Que la condition tenant au délai de prise en charge est donc remplie et il n’y avait pas lieu à saisine d’un [10].
Que l’ensemble des moyens dont argue la demanderesse sont inopérants.
Que dès lors que l’ensemble des conditions du tableau n°57 C des maladies professionnelles est rempli, il convient de constater que c’est à bon droit que la [Adresse 8] a pris en charge l’affection dont est atteinte Madame [B] [S].
Que la décision du 22 juillet 2023 doit être déclarée opposable à la SARL [13].
Que celle-ci sera déboutée de l’intégralité de ses demandes.
Sur les dépens:
Attendu que succombant à l’instance, la demanderesse sera condamnée aux dépens.

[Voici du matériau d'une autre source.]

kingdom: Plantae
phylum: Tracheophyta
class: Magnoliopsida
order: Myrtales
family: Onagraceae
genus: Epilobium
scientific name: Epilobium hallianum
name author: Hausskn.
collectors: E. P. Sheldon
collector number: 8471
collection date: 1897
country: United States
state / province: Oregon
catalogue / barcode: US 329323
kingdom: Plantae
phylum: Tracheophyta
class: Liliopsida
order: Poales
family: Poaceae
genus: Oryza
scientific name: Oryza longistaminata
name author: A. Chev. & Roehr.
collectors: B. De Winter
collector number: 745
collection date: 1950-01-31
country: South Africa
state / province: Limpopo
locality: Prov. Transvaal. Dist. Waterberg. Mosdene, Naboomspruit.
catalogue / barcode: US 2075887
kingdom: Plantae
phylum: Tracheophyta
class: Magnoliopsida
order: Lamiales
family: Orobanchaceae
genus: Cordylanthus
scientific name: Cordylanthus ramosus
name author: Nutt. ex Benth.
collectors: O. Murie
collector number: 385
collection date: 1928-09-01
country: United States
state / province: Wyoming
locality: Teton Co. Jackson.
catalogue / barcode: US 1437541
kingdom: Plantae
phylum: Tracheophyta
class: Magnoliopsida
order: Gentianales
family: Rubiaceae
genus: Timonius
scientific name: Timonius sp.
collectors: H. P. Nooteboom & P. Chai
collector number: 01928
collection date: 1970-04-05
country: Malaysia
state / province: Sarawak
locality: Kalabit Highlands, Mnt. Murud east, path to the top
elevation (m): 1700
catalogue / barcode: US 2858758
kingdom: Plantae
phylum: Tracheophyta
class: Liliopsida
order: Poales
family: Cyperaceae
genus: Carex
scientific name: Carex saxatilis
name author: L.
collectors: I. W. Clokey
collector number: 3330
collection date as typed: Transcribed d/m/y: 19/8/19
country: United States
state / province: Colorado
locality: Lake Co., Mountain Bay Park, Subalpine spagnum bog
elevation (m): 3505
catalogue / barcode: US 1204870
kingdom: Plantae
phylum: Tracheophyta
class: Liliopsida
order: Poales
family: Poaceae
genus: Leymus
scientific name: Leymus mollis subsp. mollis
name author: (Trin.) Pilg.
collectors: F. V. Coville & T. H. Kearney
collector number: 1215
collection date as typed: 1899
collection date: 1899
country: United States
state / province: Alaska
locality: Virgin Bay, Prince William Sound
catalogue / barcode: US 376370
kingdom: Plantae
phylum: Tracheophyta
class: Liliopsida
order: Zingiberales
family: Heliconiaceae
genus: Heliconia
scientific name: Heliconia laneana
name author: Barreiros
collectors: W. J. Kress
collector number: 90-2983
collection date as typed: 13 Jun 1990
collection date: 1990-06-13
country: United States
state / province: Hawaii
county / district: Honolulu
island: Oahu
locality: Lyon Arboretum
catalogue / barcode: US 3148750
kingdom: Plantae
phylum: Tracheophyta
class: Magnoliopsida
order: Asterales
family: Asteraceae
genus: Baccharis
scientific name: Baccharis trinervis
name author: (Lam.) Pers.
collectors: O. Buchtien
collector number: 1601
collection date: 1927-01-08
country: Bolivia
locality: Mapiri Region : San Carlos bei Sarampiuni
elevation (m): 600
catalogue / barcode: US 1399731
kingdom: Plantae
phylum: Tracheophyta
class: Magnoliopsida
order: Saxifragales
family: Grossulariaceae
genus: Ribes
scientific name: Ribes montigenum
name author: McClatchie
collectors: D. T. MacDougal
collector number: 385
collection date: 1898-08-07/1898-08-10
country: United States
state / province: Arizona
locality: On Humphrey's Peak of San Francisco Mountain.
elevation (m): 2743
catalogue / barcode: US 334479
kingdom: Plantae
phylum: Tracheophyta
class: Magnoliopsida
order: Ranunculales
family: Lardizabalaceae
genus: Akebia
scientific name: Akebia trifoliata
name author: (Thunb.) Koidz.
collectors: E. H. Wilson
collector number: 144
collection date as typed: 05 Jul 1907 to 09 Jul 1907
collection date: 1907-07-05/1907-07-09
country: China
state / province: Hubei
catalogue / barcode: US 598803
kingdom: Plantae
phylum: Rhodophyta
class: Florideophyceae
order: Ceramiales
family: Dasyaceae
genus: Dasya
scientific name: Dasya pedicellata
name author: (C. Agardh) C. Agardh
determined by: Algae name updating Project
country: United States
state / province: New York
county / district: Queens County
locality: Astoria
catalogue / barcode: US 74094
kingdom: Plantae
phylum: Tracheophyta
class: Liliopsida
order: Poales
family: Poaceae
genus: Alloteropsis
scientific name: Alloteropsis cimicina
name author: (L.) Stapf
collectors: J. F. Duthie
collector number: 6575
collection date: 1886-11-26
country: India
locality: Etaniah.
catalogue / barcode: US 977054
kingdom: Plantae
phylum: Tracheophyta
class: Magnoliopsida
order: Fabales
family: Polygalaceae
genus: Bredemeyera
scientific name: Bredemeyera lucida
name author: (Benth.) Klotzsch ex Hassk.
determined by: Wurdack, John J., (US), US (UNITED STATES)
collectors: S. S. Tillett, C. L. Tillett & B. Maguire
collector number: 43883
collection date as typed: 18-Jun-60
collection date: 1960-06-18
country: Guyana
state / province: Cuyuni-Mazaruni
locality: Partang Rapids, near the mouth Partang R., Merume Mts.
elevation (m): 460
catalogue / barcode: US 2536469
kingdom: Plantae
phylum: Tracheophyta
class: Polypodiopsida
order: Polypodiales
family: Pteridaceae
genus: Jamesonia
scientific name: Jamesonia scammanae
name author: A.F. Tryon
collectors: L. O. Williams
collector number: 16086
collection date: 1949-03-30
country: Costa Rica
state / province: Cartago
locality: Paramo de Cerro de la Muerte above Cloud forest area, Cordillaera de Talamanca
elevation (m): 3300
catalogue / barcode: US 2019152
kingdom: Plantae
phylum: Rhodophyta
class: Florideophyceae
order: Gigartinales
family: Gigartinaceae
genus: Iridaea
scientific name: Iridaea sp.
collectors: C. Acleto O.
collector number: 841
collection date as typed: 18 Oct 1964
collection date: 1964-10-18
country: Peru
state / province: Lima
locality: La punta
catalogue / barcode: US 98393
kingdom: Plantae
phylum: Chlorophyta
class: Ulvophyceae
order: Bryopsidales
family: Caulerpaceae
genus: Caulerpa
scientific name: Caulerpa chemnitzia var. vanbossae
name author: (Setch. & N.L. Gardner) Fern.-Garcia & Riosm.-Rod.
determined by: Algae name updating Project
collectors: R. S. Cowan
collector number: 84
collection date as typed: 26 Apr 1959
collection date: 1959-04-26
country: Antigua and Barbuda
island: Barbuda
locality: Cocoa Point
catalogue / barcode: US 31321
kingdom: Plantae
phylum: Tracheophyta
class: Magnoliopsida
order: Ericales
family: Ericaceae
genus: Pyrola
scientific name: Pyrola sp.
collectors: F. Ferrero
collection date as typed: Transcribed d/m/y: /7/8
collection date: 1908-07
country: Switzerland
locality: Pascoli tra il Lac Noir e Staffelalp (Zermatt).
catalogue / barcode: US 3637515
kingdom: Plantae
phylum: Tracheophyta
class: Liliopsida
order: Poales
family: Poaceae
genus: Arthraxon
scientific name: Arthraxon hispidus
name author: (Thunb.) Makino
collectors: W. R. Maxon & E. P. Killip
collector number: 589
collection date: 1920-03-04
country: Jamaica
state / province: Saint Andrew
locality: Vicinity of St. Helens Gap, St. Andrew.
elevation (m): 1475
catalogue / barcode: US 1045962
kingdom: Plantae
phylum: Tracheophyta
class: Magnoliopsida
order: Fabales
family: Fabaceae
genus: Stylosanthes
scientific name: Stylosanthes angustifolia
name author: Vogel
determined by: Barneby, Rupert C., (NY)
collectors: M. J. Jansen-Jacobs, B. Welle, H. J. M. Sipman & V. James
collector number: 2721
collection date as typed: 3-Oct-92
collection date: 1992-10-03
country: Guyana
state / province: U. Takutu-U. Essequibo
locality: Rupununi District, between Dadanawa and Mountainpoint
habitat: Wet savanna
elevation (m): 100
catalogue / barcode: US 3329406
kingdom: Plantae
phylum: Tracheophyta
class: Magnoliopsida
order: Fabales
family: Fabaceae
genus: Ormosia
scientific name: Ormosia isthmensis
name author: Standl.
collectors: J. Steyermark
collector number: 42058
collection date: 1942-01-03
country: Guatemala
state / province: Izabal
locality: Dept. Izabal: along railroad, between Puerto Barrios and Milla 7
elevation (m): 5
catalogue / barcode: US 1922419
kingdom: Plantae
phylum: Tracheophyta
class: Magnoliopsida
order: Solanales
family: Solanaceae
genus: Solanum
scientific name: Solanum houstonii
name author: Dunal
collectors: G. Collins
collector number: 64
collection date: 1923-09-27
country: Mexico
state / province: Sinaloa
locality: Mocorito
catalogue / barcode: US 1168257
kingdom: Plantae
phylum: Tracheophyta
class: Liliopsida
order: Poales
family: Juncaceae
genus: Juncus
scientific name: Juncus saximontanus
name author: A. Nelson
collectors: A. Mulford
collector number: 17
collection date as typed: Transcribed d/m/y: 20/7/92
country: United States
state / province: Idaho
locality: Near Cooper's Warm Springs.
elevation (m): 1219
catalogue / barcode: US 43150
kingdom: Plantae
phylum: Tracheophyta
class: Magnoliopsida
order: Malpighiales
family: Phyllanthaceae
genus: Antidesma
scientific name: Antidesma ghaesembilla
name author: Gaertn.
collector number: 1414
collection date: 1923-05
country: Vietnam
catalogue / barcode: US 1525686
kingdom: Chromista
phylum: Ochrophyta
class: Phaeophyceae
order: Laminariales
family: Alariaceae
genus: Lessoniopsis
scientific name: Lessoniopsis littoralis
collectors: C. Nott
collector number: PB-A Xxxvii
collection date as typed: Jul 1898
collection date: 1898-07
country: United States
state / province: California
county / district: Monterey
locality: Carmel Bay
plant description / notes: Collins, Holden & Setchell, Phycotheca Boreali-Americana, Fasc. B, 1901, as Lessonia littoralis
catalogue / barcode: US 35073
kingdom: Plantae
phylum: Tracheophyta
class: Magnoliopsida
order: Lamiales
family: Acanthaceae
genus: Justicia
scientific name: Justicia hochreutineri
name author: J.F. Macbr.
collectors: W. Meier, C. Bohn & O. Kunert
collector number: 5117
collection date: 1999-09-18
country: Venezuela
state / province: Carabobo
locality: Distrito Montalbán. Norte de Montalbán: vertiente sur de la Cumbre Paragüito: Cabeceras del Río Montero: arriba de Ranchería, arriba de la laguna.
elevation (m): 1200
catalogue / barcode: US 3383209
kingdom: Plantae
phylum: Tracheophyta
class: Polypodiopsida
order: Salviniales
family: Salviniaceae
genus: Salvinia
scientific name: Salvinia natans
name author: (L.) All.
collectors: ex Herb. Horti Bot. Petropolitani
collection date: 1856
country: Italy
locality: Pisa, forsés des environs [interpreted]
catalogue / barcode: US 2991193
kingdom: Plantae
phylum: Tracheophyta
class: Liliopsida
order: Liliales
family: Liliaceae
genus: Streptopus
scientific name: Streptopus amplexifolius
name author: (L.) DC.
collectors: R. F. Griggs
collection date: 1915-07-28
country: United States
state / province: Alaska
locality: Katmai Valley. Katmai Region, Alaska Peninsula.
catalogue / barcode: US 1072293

Qu’il y a lieu de faire application à son encontre de l’article 700 du code de procédure civile à hauteur de 500 euros;
PAR CES MOTIFS:
Le tribunal statuant publiquement, par jugement contradictoire rendu en premier ressort, par mise à disposition au secrétariat-greffe,
Déclare le recours de la SARL [13] recevable et l’en déboute;
Déclare la notification du 20 juillet 2023, emportant prise de la maladie professionnelle déclarée par Madame [B] [S] le 21 mars 2023 au titre de sa pathologie du syndrome du canal carpien droit, opposable à la SARL [13] ;
Condamne la SARL [13] à verser à la [Adresse 8] la somme de 500 euros au titre de ses frais irrépétibles;
Condamne la SARL [13] aux dépens.
Dit que chacune des Parties ou tout mandataire peut interjeter appel de cette décision dans le délai d’un mois à peine de forclusion, à compter de la notification, par une déclaration faite ou adressée par pli recommandé au greffe de la Cour d’Appel de Dijon – [Adresse 5] ; la déclaration doit être datée et signée et doity comporter les mentions prescrites, à peine de nullité, par l’article 58 du Code de Procédure Civile à savoir :
1°) Pour les personnes physiques : l’indication des nom, prénoms, profession, domicile, nationalité, date et lieu de naissance du demandeur
Pour les personnes morales : l’indication de leur forme, leur dénomination, leur siège social et de l’organe qui les représente légalement ;
2°) L’indication des noms et domicile de la personne contre laquelle la demande est formée, ou, s’il s’agit d’une personne morale, de sa dénomination et de son siège social ;
3°) L’objet de la demande ;
Elle doit désigner le jugement dont il est fait appel et mentionner, le cas échéant, le nom et l’adresse du représentant de l’appelant devant la Cour. La copie du jugement devra obligatoirement être annexée à la déclaration d’appel.